→ Source data

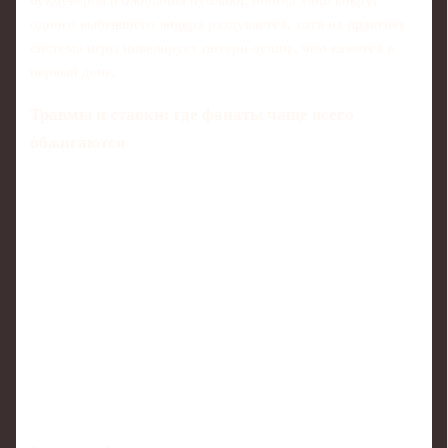
букмекеров и ожидания публики: иногда хайп вокруг
одного выбывшего лидера раздувается, хотя на практике
система игры нивелирует потери лучше, чем кажется в
первый день.
Травмы и ставки: где фанаты чаще всего
обжигаются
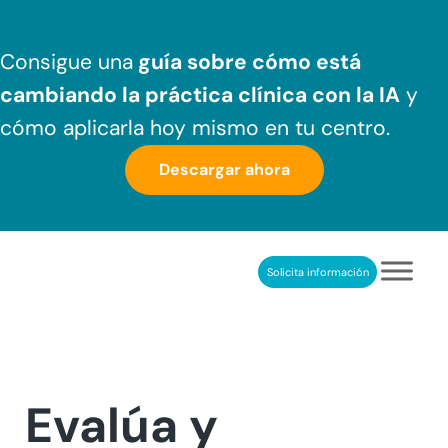
Saltar al contenido principal
Skip to header right navigation
Skip to after header navigation
Skip to site footer
Consigue una
guía sobre cómo
está
cambiando la práctica clínica
con la IA
y
cómo aplicarla hoy mismo en tu centro.
Descargar ahora
Solicita información
NeuronUP
REHABILITACIÓN COGNITIVA PROFESIONAL
Evalúa y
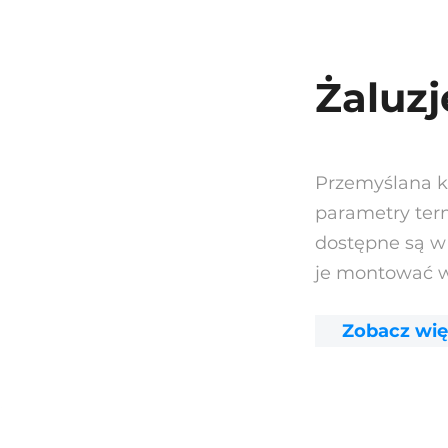
Żaluz
Przemyślana ko
parametry ter
dostępne są w
je montować w
Zobacz wię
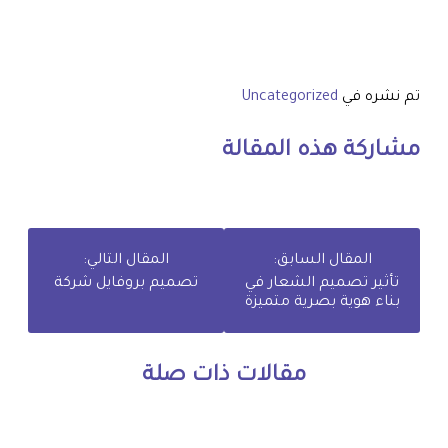
تم نشره في
Uncategorized
مشاركة هذه المقالة
المقال السابق:
المقال التالي:
تأثير تصميم الشعار في
تصميم بروفايل شركة
بناء هوية بصرية متميزة
مقالات ذات صلة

→ Description of the task
Copy the text of every row above word for word, leaving out the pictures.

→ Exercise answer
букмекеров и ожидания публики: иногда хайп вокруг
одного выбывшего лидера раздувается, хотя на практике
система игры нивелирует потери лучше, чем кажется в
первый день.
Травмы и ставки: где фанаты чаще всего
обжигаются
Saltar al contenido principal
Skip to header right navigation
Skip to after header navigation
Skip to site footer
Consigue una
guía sobre cómo
está
cambiando la práctica clínica
con la IA
y
cómo aplicarla hoy mismo en tu centro.
Descargar ahora
Solicita información
NeuronUP
REHABILITACIÓN COGNITIVA PROFESIONAL
Evalúa y
Żaluz
Przemyślana ko
parametry ter
dostępne są w
je montować w
Zobacz wię
تم نشره في
Uncategorized
مشاركة هذه المقالة
المقال السابق:
المقال التالي:
تأثير تصميم الشعار في
تصميم بروفايل شركة
بناء هوية بصرية متميزة
مقالات ذات صلة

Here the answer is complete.